*Task instructions*
1. Copy the stretch of the Freeware Focus article from "9 mins read" through "in your face.".
2. Answer these questions from the Freeware Focus article:
(a) Who wrote the article?
(b) What reading time is given for it?
(c) Which three indie titles does it name as well known to almost anyone with an Internet connection?
3. List every video game title named in the Freeware Focus article.

*Quoted passage*

Freeware Focus: Flappy Golf (iOS)

9 mins read

Article by Chris I.

Rewind back a few years and tell most anyone that indie games would be earning the same respect and attention as the biggest blockbusters, and they would most likely laugh in your face.

Yet, the unthinkable happened and titles like Braid, Limbo, and Bastion are well-known titles by almost anyone with an Internet connection. Indie games have always been a haven of sorts for the retro, creative and the experimental side of gaming that’s often times atypical of the mainstream games found on retail shelves.

Here at Digitally Downloaded, many of us are quite the fans of all things indie, and our Reviews Database is filled with reviews of hundreds of indie game reviews across numerous platforms, but with our new feature, Freeware Focus, we will highlight games that perhaps represent the indie spirit most of all: freeware video games which don’t usually qualify for the typical game review format. These kinds of games are popping up on all kinds of platforms, from PC to console to mobile, and they are very much a wild west of innovation and creative thinking… so here you’ll find the truly weird and wonderful experiences that only games can offer.

*Provided material*
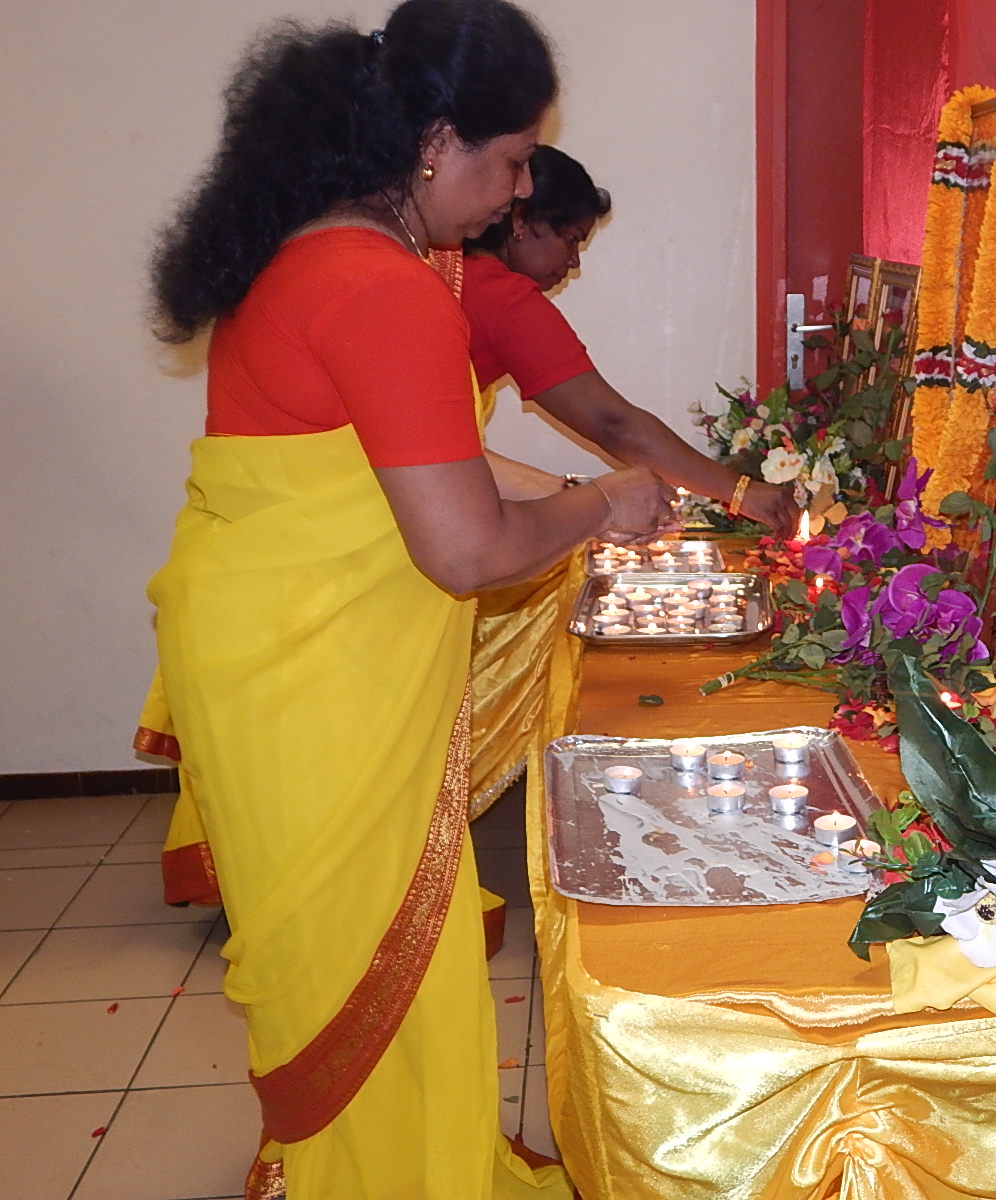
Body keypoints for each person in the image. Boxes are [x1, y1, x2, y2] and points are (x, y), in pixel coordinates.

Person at [141, 2, 676, 1195]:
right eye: (513, 159)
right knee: (368, 940)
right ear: (436, 143)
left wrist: (586, 494)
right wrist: (599, 504)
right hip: (314, 678)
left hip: (274, 652)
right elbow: (467, 550)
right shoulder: (385, 290)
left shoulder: (314, 254)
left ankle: (366, 1161)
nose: (521, 187)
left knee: (348, 943)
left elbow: (419, 460)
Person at [460, 146, 801, 532]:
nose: (574, 262)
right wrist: (742, 492)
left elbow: (462, 456)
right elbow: (612, 425)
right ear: (521, 220)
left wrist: (571, 498)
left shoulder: (460, 272)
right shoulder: (502, 297)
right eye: (571, 239)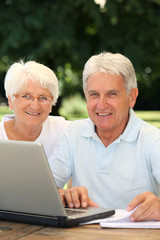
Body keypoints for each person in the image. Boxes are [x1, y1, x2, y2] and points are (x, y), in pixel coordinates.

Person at [51, 52, 160, 221]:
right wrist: (64, 195)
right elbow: (43, 191)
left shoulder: (153, 140)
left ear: (132, 97)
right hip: (83, 235)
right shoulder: (72, 133)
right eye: (94, 94)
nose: (101, 105)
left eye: (111, 94)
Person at [0, 60, 70, 165]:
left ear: (51, 103)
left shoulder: (62, 130)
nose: (35, 106)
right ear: (10, 101)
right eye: (26, 96)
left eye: (43, 98)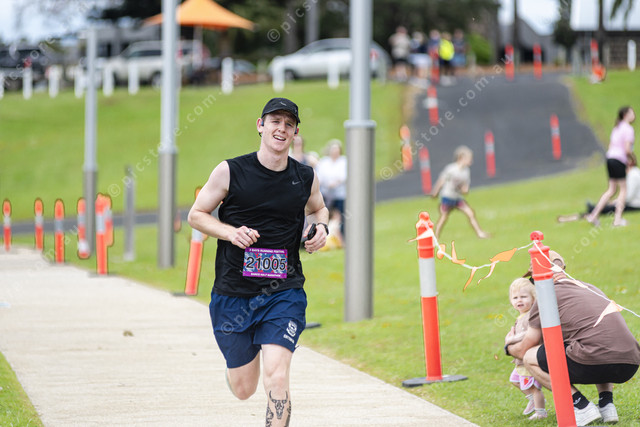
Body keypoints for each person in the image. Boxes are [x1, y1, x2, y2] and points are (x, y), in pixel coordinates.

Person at [188, 97, 329, 427]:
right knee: (244, 389)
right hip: (233, 294)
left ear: (295, 133)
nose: (281, 129)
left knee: (276, 376)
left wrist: (321, 228)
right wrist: (230, 232)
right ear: (260, 125)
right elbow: (196, 215)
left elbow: (319, 209)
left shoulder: (305, 177)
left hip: (284, 291)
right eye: (275, 121)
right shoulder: (230, 171)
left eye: (289, 124)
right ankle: (237, 369)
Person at [506, 251, 640, 425]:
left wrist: (509, 346)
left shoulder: (547, 296)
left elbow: (525, 348)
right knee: (595, 341)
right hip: (630, 363)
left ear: (538, 275)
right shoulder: (590, 287)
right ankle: (607, 404)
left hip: (595, 361)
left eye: (533, 279)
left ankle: (581, 406)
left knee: (529, 357)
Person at [586, 106, 636, 227]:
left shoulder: (617, 127)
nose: (634, 115)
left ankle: (594, 215)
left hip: (610, 158)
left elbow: (611, 145)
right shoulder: (628, 129)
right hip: (619, 159)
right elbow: (627, 149)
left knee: (611, 189)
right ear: (625, 115)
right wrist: (632, 159)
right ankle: (617, 219)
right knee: (623, 189)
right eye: (631, 113)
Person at [504, 278, 547, 420]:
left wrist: (511, 339)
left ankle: (540, 411)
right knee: (515, 380)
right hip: (520, 360)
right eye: (515, 298)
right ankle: (533, 400)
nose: (519, 300)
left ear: (533, 298)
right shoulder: (521, 316)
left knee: (534, 387)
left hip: (529, 357)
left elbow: (528, 334)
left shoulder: (530, 315)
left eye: (523, 297)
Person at [431, 145, 489, 240]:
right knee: (444, 217)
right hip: (447, 197)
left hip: (457, 198)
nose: (471, 161)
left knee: (470, 213)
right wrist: (435, 191)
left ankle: (479, 233)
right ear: (461, 158)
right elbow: (441, 181)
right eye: (469, 159)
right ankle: (435, 237)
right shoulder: (451, 169)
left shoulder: (466, 171)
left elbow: (465, 188)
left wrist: (464, 190)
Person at [557, 165, 640, 222]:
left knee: (607, 209)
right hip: (631, 203)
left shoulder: (633, 175)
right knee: (605, 208)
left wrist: (615, 201)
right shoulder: (633, 173)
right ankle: (573, 217)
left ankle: (590, 210)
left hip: (634, 205)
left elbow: (628, 197)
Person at [316, 138, 347, 235]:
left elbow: (343, 176)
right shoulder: (324, 162)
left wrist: (335, 183)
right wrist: (326, 184)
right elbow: (319, 176)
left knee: (341, 216)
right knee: (325, 215)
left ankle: (341, 235)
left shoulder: (343, 161)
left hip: (340, 194)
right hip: (326, 194)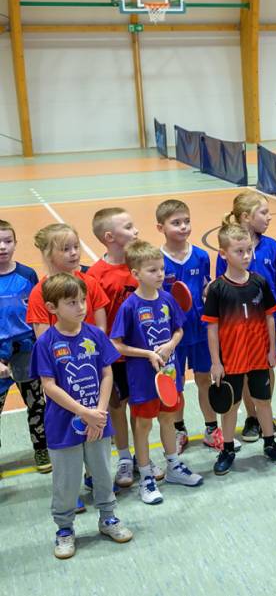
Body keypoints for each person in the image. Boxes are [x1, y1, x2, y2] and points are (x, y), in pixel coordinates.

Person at [30, 273, 132, 559]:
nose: (81, 307)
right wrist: (84, 412)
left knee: (102, 473)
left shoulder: (95, 335)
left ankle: (108, 518)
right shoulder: (46, 343)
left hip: (97, 421)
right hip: (63, 425)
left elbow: (107, 374)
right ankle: (64, 529)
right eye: (72, 302)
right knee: (67, 480)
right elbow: (48, 386)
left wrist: (99, 412)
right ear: (52, 308)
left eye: (82, 300)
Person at [110, 240, 203, 504]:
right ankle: (146, 477)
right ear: (136, 273)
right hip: (142, 378)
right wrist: (148, 354)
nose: (160, 274)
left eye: (161, 269)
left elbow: (179, 329)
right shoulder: (130, 306)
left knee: (168, 419)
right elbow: (116, 344)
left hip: (169, 374)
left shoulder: (167, 299)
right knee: (143, 425)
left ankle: (173, 466)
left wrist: (171, 344)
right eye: (152, 270)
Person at [203, 222, 276, 475]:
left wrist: (272, 349)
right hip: (231, 359)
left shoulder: (260, 282)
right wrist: (216, 362)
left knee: (264, 401)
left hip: (259, 356)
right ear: (223, 253)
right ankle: (227, 449)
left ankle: (270, 443)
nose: (246, 256)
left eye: (248, 250)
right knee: (231, 405)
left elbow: (270, 317)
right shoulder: (217, 289)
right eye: (239, 251)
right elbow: (211, 328)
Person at [156, 199, 228, 452]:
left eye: (186, 221)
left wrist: (212, 292)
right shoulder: (157, 260)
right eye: (176, 223)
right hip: (171, 335)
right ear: (160, 228)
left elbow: (204, 288)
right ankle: (179, 430)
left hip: (199, 329)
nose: (183, 226)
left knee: (204, 379)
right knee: (174, 385)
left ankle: (211, 429)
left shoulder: (200, 256)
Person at [217, 190, 276, 444]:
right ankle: (252, 417)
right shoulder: (227, 251)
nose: (269, 217)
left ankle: (266, 413)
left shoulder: (272, 246)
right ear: (245, 217)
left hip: (266, 321)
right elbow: (221, 287)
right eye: (263, 212)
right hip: (238, 325)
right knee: (243, 371)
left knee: (266, 367)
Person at [88, 208, 140, 486]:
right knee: (118, 409)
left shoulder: (140, 264)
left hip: (141, 353)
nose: (136, 231)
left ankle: (143, 456)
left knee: (142, 407)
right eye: (128, 227)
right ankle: (124, 458)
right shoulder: (96, 275)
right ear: (109, 237)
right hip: (115, 358)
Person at [0, 220, 49, 473]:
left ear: (15, 243)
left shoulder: (27, 275)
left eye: (7, 241)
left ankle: (41, 448)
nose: (2, 246)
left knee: (37, 404)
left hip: (26, 351)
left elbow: (37, 313)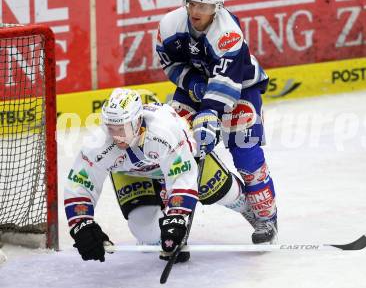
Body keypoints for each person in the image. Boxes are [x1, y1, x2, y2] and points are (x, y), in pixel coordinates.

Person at [156, 0, 277, 244]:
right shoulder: (169, 25)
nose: (196, 11)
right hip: (195, 87)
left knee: (246, 153)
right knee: (174, 149)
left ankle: (266, 216)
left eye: (204, 6)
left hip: (240, 87)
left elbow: (227, 82)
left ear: (217, 8)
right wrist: (194, 84)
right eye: (192, 3)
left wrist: (209, 114)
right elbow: (170, 65)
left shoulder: (228, 33)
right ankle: (175, 221)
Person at [65, 88, 250, 263]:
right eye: (111, 128)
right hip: (132, 172)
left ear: (137, 121)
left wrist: (177, 217)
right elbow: (81, 183)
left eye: (121, 128)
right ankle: (163, 241)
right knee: (144, 229)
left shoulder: (164, 130)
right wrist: (82, 224)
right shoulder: (98, 143)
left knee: (226, 193)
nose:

*Answers for the tasks*
1.
9 mins read

Article by Chris I.

Rewind back a few years and tell most anyone that indie games would be earning the same respect and attention as the biggest blockbusters, and they would most likely laugh in your face.

2.
(a) Chris I.
(b) 9 minutes
(c) Braid, Limbo, and Bastion

3.
Flappy Golf
Braid
Limbo
Bastion